AI insiders celebrated a massive new study highlighting a federated learning AI model’s ability to delineate glioblastoma brain tumors with high accuracy and generalizability, while demonstrating FL’s potential value for rare diseases and underrepresented populations.
The UPenn-led research team went big, as the study’s 71 sites in 6 continents made it the largest FL project to-date, its 6,314 patients’ mpMRIs created the biggest glioblastoma (GBM) dataset ever, and its nearly 280 authors were the most we’ve seen in a published study.
The researchers tested their final GBM FL consensus model twice – first using 20% of the “local” mpMRIs from each site that weren’t used in FL training, and second using 590 “out-of-sample” exams from 6 sites that didn’t participate in FL development.
These FL models achieved significant improvements compared to an AI model trained with public data for delineating the three main GBM tumor sub-compartments that are most relevant for treatment planning.

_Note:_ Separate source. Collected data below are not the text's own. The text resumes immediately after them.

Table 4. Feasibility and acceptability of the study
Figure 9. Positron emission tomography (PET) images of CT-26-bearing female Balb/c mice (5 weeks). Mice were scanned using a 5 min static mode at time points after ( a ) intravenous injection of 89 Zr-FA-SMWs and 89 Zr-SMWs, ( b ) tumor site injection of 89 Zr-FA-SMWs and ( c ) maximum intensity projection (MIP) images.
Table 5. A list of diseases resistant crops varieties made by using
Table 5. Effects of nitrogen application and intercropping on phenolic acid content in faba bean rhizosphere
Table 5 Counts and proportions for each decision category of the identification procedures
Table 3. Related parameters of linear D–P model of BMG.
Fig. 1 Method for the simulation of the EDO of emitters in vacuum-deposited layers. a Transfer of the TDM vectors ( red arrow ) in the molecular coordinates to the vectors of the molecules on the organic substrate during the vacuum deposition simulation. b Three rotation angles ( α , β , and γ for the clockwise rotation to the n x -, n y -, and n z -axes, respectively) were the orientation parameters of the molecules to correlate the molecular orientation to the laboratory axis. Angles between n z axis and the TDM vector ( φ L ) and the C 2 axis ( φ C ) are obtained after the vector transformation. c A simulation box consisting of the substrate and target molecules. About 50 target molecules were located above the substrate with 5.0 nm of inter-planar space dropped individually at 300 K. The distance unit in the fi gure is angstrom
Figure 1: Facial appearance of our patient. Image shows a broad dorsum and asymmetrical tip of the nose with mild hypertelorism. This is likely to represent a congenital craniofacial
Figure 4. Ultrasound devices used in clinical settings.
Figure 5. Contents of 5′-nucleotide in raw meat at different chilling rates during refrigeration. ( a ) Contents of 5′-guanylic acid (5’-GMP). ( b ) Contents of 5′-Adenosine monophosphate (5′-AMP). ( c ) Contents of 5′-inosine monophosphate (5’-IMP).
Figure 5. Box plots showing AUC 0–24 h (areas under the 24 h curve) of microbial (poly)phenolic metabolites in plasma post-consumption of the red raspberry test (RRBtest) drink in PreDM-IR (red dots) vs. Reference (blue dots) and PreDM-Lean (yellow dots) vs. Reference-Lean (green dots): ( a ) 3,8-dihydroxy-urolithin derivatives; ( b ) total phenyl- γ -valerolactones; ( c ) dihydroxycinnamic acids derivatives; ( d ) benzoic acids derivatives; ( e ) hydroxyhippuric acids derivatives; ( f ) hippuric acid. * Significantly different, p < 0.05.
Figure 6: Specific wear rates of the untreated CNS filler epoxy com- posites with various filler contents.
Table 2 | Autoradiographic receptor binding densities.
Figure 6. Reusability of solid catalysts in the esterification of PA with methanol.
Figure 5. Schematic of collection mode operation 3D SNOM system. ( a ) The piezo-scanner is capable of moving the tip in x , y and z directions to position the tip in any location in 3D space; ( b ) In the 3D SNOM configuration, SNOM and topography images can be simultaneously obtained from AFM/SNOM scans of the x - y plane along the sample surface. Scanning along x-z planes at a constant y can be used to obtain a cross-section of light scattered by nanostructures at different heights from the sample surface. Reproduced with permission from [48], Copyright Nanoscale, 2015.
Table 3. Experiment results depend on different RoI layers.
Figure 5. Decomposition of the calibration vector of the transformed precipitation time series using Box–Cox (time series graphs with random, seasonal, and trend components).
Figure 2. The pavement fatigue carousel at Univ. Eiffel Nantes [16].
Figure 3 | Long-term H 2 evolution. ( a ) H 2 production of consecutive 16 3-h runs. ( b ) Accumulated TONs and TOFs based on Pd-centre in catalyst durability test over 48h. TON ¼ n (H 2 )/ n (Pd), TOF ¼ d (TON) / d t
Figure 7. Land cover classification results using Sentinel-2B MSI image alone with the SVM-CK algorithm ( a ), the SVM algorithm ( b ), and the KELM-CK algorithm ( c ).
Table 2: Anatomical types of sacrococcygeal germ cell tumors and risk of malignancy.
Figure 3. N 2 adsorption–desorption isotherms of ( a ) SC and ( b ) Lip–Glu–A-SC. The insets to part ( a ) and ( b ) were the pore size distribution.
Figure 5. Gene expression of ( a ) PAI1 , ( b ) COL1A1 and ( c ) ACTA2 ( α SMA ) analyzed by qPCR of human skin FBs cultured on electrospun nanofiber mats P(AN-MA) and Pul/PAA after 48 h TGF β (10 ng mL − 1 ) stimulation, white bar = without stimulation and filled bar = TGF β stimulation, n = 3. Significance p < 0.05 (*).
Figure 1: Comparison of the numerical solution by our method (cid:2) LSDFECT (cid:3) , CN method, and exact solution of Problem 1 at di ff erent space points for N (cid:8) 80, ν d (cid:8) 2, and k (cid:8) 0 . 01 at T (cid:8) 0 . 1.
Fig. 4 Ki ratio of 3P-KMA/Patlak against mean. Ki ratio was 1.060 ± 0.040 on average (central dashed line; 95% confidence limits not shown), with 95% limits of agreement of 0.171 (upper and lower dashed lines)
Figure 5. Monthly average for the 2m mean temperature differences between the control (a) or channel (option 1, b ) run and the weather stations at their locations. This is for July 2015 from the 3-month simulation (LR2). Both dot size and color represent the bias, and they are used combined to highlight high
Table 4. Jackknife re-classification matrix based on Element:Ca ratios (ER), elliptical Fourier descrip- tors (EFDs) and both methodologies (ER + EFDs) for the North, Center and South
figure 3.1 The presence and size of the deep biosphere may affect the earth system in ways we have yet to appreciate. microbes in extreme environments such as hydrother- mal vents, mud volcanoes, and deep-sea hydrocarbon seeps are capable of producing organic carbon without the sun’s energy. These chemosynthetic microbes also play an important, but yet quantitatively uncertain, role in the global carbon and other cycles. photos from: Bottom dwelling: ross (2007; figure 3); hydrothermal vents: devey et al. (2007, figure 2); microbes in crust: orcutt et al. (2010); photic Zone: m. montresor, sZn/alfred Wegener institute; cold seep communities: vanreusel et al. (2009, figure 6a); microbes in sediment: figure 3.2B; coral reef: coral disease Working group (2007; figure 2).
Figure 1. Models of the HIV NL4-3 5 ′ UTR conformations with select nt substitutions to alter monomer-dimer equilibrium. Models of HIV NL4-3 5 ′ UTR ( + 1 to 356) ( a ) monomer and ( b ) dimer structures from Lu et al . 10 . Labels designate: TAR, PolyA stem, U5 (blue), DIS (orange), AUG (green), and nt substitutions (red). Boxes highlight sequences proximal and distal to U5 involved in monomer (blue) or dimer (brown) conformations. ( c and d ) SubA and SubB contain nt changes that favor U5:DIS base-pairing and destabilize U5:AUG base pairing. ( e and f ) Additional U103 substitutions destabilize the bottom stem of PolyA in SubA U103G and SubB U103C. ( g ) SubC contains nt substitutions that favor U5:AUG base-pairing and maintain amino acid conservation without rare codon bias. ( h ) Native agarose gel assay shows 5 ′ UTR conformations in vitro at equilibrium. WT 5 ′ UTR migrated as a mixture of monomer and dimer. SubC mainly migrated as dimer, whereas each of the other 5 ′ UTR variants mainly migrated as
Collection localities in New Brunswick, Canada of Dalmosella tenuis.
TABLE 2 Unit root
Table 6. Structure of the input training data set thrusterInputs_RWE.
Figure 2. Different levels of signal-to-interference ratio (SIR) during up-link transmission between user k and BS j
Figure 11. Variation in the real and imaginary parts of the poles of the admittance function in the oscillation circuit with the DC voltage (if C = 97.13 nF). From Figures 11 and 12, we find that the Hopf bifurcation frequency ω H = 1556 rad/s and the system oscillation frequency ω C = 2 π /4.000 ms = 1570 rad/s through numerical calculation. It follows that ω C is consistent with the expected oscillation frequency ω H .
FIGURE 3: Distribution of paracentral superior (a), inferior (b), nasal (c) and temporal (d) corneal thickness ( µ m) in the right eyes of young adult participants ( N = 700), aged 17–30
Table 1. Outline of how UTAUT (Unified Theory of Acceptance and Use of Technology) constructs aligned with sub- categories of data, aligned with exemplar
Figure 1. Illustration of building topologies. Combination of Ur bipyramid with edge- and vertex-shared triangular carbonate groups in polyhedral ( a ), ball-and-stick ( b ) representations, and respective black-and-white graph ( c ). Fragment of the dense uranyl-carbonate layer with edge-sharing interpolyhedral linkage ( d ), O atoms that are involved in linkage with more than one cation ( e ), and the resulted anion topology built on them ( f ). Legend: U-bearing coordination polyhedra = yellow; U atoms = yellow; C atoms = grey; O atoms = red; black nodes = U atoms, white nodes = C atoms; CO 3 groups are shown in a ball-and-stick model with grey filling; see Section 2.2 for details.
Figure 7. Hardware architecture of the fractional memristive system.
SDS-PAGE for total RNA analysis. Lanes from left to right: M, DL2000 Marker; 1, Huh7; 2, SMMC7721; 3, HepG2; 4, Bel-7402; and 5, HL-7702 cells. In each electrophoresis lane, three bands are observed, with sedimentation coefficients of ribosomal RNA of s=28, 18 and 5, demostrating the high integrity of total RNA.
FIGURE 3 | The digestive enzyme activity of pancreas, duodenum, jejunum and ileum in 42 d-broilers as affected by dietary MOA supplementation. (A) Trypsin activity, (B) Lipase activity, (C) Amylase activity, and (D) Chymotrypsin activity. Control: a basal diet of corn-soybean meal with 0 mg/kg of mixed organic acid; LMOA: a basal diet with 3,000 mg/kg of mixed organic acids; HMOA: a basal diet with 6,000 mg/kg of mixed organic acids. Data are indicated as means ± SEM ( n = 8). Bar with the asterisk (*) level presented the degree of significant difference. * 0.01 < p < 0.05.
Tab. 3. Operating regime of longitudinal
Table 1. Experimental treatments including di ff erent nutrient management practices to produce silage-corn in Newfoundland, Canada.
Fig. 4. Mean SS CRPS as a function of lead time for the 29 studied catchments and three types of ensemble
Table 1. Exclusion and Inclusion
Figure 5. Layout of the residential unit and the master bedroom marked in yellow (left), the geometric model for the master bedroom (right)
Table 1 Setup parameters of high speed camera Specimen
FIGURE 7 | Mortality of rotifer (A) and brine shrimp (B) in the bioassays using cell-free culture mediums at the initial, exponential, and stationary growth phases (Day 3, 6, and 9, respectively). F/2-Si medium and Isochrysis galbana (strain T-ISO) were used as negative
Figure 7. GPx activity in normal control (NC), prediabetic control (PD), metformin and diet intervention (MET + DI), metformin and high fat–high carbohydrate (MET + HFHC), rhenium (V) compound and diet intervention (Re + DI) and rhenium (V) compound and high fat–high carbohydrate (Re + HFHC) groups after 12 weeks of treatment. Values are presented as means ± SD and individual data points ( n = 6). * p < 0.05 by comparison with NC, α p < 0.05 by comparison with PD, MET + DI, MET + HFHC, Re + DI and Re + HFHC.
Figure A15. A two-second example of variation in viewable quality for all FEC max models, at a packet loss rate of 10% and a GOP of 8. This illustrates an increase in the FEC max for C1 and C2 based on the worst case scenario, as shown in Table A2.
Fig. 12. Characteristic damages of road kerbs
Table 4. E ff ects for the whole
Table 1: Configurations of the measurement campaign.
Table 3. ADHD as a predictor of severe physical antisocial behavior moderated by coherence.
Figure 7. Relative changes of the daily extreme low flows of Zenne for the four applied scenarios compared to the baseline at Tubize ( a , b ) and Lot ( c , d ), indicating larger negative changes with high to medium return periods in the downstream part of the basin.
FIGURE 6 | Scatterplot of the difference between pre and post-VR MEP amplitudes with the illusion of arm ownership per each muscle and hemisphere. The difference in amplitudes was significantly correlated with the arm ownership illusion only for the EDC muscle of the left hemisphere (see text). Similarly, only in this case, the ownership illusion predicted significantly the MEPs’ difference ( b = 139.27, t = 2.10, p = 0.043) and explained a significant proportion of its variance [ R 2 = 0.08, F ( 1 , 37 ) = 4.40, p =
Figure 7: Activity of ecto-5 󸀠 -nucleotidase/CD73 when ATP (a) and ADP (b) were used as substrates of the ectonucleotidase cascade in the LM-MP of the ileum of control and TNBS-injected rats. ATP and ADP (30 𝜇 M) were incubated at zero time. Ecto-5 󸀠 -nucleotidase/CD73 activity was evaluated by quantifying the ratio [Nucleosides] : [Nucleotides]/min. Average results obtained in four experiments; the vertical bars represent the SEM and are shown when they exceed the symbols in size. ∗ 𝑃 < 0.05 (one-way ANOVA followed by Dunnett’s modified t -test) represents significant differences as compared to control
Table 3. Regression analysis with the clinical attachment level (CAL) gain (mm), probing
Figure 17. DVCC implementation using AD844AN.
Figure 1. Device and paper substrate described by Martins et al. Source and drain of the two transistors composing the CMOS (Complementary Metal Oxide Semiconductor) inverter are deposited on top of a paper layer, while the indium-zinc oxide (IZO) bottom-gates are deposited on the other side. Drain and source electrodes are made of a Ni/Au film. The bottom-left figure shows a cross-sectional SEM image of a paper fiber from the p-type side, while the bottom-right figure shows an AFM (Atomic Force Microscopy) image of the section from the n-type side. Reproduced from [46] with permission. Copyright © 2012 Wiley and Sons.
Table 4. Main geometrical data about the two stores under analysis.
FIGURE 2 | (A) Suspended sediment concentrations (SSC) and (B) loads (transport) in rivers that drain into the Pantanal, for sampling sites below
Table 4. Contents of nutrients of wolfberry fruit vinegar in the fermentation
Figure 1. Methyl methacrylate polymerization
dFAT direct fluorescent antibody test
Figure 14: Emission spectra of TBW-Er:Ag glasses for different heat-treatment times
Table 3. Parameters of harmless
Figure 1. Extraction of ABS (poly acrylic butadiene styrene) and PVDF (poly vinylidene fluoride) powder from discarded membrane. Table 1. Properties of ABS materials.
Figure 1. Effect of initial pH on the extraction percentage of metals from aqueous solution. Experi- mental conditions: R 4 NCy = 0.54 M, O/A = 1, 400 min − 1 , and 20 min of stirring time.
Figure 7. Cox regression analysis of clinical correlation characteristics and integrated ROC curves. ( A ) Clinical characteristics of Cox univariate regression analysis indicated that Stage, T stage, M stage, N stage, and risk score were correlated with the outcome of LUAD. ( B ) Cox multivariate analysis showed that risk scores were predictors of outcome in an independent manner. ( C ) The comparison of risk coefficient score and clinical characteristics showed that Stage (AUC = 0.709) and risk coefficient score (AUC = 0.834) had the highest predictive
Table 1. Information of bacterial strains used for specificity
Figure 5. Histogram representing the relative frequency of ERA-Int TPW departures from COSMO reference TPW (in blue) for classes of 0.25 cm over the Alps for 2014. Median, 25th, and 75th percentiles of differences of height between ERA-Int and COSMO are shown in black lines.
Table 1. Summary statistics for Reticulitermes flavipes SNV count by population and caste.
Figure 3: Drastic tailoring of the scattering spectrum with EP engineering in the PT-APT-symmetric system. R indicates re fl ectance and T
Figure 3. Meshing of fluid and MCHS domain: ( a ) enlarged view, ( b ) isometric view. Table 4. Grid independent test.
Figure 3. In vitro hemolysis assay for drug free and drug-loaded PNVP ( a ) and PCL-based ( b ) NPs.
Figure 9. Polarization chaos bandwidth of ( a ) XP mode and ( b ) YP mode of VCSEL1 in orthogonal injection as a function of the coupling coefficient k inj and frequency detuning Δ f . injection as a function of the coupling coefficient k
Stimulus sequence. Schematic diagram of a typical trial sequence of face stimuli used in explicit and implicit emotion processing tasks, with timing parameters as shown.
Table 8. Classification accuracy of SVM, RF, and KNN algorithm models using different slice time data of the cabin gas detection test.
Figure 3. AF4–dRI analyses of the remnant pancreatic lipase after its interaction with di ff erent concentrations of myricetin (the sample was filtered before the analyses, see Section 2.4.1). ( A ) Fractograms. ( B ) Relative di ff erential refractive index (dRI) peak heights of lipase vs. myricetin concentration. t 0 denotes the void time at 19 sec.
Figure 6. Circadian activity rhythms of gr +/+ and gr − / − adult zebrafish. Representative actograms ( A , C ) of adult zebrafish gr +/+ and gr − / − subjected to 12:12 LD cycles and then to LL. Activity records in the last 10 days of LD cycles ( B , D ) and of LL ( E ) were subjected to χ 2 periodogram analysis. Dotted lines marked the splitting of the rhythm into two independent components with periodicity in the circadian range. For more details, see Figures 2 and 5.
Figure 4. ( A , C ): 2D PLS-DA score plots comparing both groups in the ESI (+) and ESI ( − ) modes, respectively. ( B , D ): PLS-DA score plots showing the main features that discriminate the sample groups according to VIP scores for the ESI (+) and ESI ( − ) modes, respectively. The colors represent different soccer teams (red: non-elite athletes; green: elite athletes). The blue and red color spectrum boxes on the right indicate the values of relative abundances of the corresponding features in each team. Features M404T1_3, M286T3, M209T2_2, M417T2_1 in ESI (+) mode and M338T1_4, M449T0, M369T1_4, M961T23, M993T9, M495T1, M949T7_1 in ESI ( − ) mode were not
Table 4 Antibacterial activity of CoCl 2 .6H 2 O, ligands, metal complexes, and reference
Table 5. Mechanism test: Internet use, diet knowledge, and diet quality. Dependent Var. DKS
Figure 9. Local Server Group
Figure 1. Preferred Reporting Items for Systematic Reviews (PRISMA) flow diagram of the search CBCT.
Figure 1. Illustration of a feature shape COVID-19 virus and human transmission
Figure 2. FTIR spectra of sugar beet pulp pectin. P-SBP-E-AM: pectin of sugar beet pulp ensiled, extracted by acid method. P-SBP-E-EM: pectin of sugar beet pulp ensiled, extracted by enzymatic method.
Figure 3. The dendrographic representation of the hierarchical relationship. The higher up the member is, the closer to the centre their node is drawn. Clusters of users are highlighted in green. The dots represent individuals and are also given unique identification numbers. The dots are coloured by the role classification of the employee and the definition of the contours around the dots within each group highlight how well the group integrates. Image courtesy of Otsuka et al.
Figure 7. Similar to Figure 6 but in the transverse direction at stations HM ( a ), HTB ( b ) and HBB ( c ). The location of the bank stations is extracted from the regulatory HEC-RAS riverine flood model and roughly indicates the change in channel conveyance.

- Surgically targetable tumor core: +33% w/ local, +27% w/ out-of-sample
- Enhancing tumor: +27% w/ local, +15% w/ out-of-sample
- Whole tumor: +16% w/ local, +16% w/ out-of-sample data
The Takeaway
Federated learning’s ability to improve AI’s performance in new settings/populations while maintaining patient data privacy has become well established in the last few years. However, this study takes FL’s resume to the next level given its unprecedented scope and the significant complexity associated with mpMRI glioblastoma exams, suggesting that FL will bring a “paradigm shift for multi-site collaborations.”